Vazamentos de dados pessoais já não são mais novidade. Dia após dia, notícias inundam as redes com a força e a rapidez de uma grande adutora de água estourada. E, apesar de as empresas afetadas se apressarem para comunicar e se esforçarem para conter e tratar rapidamente o incidente, na maioria das vezes os titulares já foram impactados com mais um vazamento dos seus dados pessoais.
De acordo com o Relatório da Atividade Criminosa Online no Brasil, publicado em fevereiro deste ano pela empresa Axur, 2,8 bilhões de registros foram expostos no ano passado, número que manteve o Brasil, pelo segundo ano seguido, como o campeão mundial em vazamento de dados.
Conteúdo dos 24 vazamentos de 2021, separados por trimestre. Fonte: Axur
Em estudo recentemente divulgado pelo jornal Estado de São Paulo, a consultoria alemã Roland Berger afirmou que, a cada segundo, uma empresa brasileira recebe uma tentativa de ataque hacker, ritmo que coloca o Brasil no 4º lugar entre os com maior volume de tentativa de ataques ransomware; em 2020, estava na 9ª posição. Ainda de acordo com a consultoria, a estimativa é que existam ao menos 17 grupos hackers atuando em ciberataques no Brasil, o que coloca o país na liderança desse tipo de criminalidade na América Latina. “Qualquer empresa de porte e com fluxo de caixa grande é hoje alvo de ransomware”, afirmou Marcus Ayres, sócio-diretor da Roland Berger para a área de indústria e tecnologia.
O que fazer nesse cenário?
Diante desse panorama, como parte dos processos corporativos de gestão de incidentes, o agente de tratamento deve estabelecer responsabilidades e procedimentos para a identificação e registro de violações de dados pessoais. Deve, ainda, estabelecer responsabilidades e procedimentos relativos à comunicação para as partes interessadas nas violações de dados pessoais e à divulgação para as autoridades, levando em conta a regulamentação e/ou legislação aplicadas.

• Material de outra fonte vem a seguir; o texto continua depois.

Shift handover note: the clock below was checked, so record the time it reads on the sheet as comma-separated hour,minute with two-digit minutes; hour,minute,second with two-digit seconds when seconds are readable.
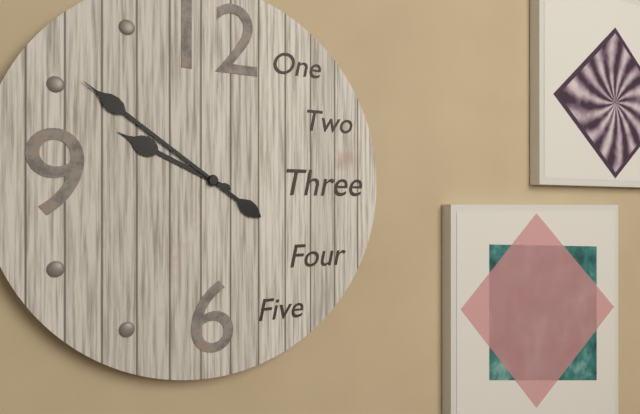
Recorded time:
9,51
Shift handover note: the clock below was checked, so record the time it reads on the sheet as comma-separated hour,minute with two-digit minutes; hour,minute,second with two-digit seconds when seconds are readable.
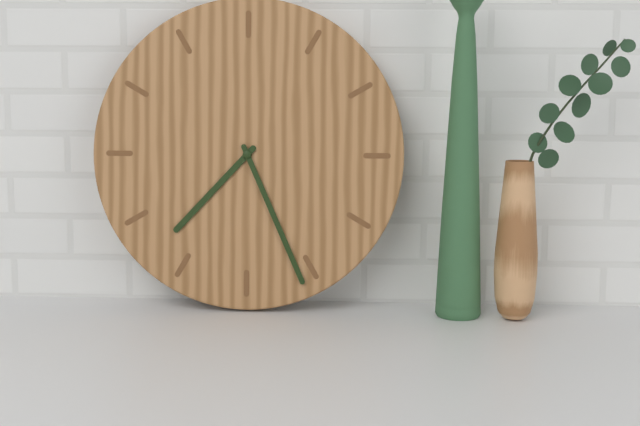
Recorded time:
7,26
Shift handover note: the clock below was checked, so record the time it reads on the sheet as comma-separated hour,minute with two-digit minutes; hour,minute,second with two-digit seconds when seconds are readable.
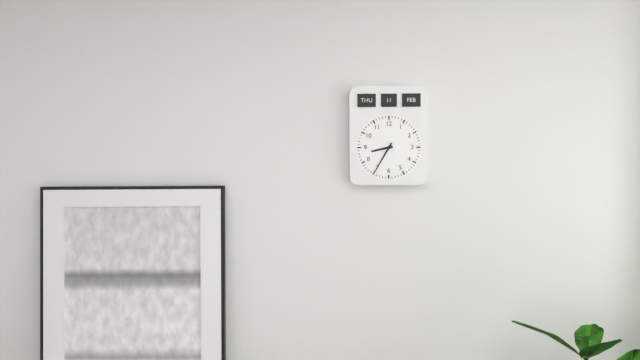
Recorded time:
8,35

Cada organização, de acordo com o seu porte, deve possuir equipes que atuem no tratamento de incidentes de segurança da informação. O mais comum é a formação ou contratação de um Centro de Operações de Segurança, também conhecido como SOC. A equipe do SOC coordena e executa medidas de contenção e mitigação do incidente cibernéticos, como também notifica a equipe do Encarregado para registro de incidentes que contenham dados pessoais (violação de dados pessoais).
Incidentes de indisponibilidade característicos do modelo ITIL, de gestão de incidentes de serviços, também devem ser monitorados e comunicados à equipe do Encarregado para avaliação e acompanhamento. Esses tipos de incidentes geralmente são gerenciados por equipes que formam o Centro de Operações de Rede (NOC), que tem a responsabilidade de gerenciar a operação dos serviços hospedados nos centros de dados (data center) e atuar diretamente em casos de incidentes de indisponibilidade de alta prioridade que possam gerar riscos ou danos relevantes aos titulares de dados pessoais.

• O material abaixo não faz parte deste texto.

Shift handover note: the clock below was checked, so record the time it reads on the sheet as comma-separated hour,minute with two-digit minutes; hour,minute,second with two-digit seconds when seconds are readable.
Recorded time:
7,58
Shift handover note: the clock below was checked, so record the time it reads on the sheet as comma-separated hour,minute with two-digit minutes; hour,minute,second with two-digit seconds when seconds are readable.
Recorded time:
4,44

Não esquecer da segurança física
Cabe destacar também que, por maior que possam ser os riscos no ambiente cibernético, os riscos à segurança física dos ambientes corporativos não podem ser negligenciados, principalmente em ambientes críticos, como o centro de dados (data center) e salas de arquivo de guarda de documentações em papel, como prontuários médicos de funcionários e prestadores de serviço.

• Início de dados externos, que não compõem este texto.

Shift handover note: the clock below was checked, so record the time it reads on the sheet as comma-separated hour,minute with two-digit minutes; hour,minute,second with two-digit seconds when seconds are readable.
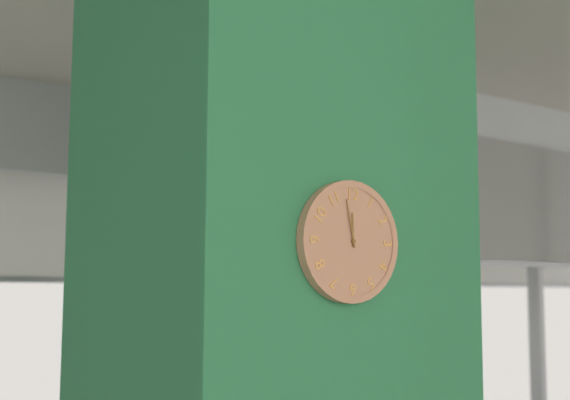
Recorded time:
11,58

A equipe de segurança física deve controlar o acesso físico às instalações, adotando como requisito de segurança a identificação e autorização de entrada para circulação de pessoas e veículos em suas dependências, em conformidade com as determinações constantes em um sistema de gestão de identidade e acesso e manuais de procedimentos. A equipe também deve comunicar incidentes de acesso não autorizado a dados pessoais à equipe do Encarregado, para providências de acordo com a Lei Geral de Proteção de Dados Pessoais (LGPD, Lei 13.709/2018).
Simulação de incidentes
Uma outra boa prática na gestão de incidentes para os agentes de tratamento, encontrada em frameworks de segurança da informação (como a ISO/IEC 27035, que fornece as diretrizes para planejar e preparar a resposta à incidentes, e o NIST Cybersecurity Framework, um guia de aperfeiçoamento da segurança cibernética para infraestrutura crítica) é a realização de exercícios de simulação de incidentes.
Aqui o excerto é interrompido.